En estos días vuelvo a tropezar con un hálito espeso y casposo. No sé, tal vez será por ese runrún que nos ha recordado el affaire del rey emérito y la vedette que nos lleva a un sonajeo de honda tradición de monarcas y patricios, ... de cortesanos aduladores y caciques crápulas que han salpicado esa otra historia de la España profunda con sus braguetas conspicuas, sus jactancias feudales y su trilerismo de guante blanco ante una grey plebeya que no merecía una mirada de igual a igual. Parece que en algunas cosas no hemos alcanzado azoteas altas y nos queda un sesgo anacrónico, sombrío. Por supuesto hemos dejado atrás mucha caspa, mucho costumbrismo burdo, pero seguimos teniendo metida en los tuétanos patrios una idiosincrasia extemporánea, tosca, que cuesta arrancar. Mucho de la España berlanguiana, del país de Pepe Gotera y Otilio, sigue asaltándonos a diario. Muchas cosas siguen desprendiendo un olor a cerrado o se muestran con trazo grueso, si no soez.

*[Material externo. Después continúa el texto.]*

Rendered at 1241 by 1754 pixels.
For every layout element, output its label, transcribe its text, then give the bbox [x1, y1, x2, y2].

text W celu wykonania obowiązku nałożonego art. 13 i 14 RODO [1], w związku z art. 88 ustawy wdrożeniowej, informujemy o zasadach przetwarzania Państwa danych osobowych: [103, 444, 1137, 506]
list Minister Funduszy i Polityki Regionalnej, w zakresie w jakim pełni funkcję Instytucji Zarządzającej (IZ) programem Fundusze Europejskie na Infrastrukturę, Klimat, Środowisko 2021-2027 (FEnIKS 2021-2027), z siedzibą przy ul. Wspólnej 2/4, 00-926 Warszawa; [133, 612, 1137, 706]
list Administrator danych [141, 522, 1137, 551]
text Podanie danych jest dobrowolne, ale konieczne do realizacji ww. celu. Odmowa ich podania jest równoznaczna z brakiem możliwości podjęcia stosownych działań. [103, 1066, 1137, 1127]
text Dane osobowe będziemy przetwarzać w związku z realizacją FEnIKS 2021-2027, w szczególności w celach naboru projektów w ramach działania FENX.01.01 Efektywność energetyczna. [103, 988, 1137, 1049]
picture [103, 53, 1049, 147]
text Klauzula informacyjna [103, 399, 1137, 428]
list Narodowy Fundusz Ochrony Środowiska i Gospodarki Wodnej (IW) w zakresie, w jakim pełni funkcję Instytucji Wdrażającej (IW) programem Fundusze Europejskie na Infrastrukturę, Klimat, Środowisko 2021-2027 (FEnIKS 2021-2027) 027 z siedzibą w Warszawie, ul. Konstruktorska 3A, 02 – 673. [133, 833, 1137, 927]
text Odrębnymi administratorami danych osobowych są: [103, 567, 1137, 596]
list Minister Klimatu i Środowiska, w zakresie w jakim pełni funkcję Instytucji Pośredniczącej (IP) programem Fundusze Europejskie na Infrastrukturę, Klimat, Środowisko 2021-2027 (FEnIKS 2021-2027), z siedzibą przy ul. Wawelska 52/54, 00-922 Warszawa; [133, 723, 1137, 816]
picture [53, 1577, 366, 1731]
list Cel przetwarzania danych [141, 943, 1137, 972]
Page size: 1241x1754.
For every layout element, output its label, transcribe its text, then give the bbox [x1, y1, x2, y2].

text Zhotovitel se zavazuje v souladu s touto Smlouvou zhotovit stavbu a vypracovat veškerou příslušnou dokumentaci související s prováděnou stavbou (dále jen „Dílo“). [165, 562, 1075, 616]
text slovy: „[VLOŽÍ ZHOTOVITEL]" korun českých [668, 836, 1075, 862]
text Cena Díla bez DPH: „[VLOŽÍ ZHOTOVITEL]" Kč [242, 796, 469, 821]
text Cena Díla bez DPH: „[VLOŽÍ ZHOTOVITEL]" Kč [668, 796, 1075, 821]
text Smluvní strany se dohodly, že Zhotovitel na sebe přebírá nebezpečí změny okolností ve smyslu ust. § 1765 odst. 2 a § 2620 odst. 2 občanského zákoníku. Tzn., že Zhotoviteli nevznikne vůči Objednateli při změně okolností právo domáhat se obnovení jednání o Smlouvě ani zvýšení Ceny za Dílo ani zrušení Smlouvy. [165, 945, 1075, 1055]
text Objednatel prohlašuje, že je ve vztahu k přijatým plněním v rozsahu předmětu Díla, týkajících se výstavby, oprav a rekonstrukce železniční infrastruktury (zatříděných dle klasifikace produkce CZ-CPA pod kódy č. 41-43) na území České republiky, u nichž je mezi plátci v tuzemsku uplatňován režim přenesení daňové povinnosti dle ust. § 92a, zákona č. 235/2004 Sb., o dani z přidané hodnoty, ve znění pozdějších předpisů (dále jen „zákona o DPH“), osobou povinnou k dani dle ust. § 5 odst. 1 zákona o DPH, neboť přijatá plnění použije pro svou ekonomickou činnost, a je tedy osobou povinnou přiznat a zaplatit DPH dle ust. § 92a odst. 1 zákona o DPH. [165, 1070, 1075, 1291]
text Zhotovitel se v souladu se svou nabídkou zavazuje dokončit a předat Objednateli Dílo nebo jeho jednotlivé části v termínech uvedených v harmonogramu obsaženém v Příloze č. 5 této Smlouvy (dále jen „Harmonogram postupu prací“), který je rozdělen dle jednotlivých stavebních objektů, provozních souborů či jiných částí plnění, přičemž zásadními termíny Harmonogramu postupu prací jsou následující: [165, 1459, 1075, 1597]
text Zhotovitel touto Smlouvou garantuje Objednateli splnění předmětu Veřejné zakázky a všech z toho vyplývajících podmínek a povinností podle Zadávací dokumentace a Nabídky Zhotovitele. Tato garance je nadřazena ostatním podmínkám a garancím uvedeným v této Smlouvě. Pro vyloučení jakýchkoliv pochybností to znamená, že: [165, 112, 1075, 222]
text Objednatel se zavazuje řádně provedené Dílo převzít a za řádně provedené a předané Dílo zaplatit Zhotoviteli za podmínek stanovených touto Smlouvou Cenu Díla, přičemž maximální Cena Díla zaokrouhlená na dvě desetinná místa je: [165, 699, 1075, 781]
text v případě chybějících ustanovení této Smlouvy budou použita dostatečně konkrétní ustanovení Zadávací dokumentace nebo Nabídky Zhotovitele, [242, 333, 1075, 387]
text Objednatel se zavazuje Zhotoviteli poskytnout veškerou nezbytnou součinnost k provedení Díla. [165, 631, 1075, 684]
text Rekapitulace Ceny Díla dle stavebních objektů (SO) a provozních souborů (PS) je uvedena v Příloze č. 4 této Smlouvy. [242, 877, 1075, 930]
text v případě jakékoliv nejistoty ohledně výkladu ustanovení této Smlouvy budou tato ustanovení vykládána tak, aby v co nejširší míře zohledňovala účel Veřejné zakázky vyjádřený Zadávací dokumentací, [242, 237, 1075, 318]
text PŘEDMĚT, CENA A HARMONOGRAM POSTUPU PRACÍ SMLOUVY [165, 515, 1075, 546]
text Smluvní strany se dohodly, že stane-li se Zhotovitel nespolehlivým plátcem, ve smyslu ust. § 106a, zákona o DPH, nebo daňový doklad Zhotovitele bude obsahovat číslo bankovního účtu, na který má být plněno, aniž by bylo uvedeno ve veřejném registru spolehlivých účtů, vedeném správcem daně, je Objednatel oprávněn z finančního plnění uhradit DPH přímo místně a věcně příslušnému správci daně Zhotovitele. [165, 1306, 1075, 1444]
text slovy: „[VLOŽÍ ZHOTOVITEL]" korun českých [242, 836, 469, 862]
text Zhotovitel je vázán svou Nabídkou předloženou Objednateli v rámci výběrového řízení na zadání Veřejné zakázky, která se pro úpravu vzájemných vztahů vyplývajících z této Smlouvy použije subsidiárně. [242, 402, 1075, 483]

No me cabe duda de que España es un país brillante, pero carga con un importante lastre histórico. Sigue mirando una buena parte de la realidad desde la profundidad de la 'caverna', sigue alentando el relato del esperpento valleinclanesco. Un 'ruedo ibérico' donde detrás de lo bufo, lo grotesco, lo cómico y lo absurdo se vislumbra siempre una situación dramática. Esa frontera indecisa entre tragedia y farsa es el armazón sobre el que Valle construye el esperpento. De este modo, la desventura de España se convierte en espectáculo inquietante pero zafio. El esperpento, esta realidad desatinada, chusquera, ya existía en el pálpito popular. Lo que hizo Valle-Inclán, años después, fue convertirlo en literatura. Describir la España exagerada de una forma sublime.
España, la España siempre hiperbólica, tan irritable, tan suspicaz; la de que el Apocalipsis siempre son los otros, ha sido cuna de genios capaces de lo mejor y de personajes capaces de lo peor. El español es un pueblo que pierde mucho la medida. Dicen que el canciller de hierro alemán, Bismarck, definió a España como la nación más fuerte del mundo, ya que lleva siglos tratando de destruirse, y aún no lo ha logrado. Es una cita que define el afán autodestructivo del país en los dos últimos siglos, pero de la que no hay documentación alguna de que la pronunciara el estadista alemán. Una de las dos Españas ha de helarte el corazón, dijo Antonio Machado antes de salir cabizbajo al exilio, a Colliure, y allí morir de pena. La España de los dogmáticos guardianes de la moral, la nación más papista que el papa. La España del franquismo sociológico, la de 'Los santos inocentes', la de las películas de suecas y señores bajitos de pelo en pecho, o las de Paco Martínez Soria; la de los chistes de Arévalo; el país de los pelotazos, de tantos y tantos ilustres pelagatos.
Y aunque La Exposición Universal de Sevilla y las Olimpiadas de Barcelona, en 1992, dieron un verdadero pistoletazo de salida a la modernidad y a una vivencia más plena de la democracia, aún nos queda mucha caspa que barrer. Siguen los sesgos del nacionalcatolicismo, siguen a pleno pulmón muchos desvergonzados reyes del birlibirloque, los caraduras institucionales, los tiralevitas, los que se ponen (y se les deja) por encima del bien y del mal. Siguen erre que erre la hipocresía social, el victimismo manipulador, el incivismo, los que se creen casta dominante que desde sus tribunillas tratan de imponer su doctrina (la única). Sigue expandiéndose, como una mancha de aceite, una cultura tergiversada e insustancial, llena de vacuo perifollo.
Sí, la caspa sigue ahí, ninguneando la razón, el sentido común, la libertad, la tolerancia, el civismo, la ética, la educación política. Mientras, seguimos mirándonos en los espejos del Callejón del Gato, blandiendo el esperpento.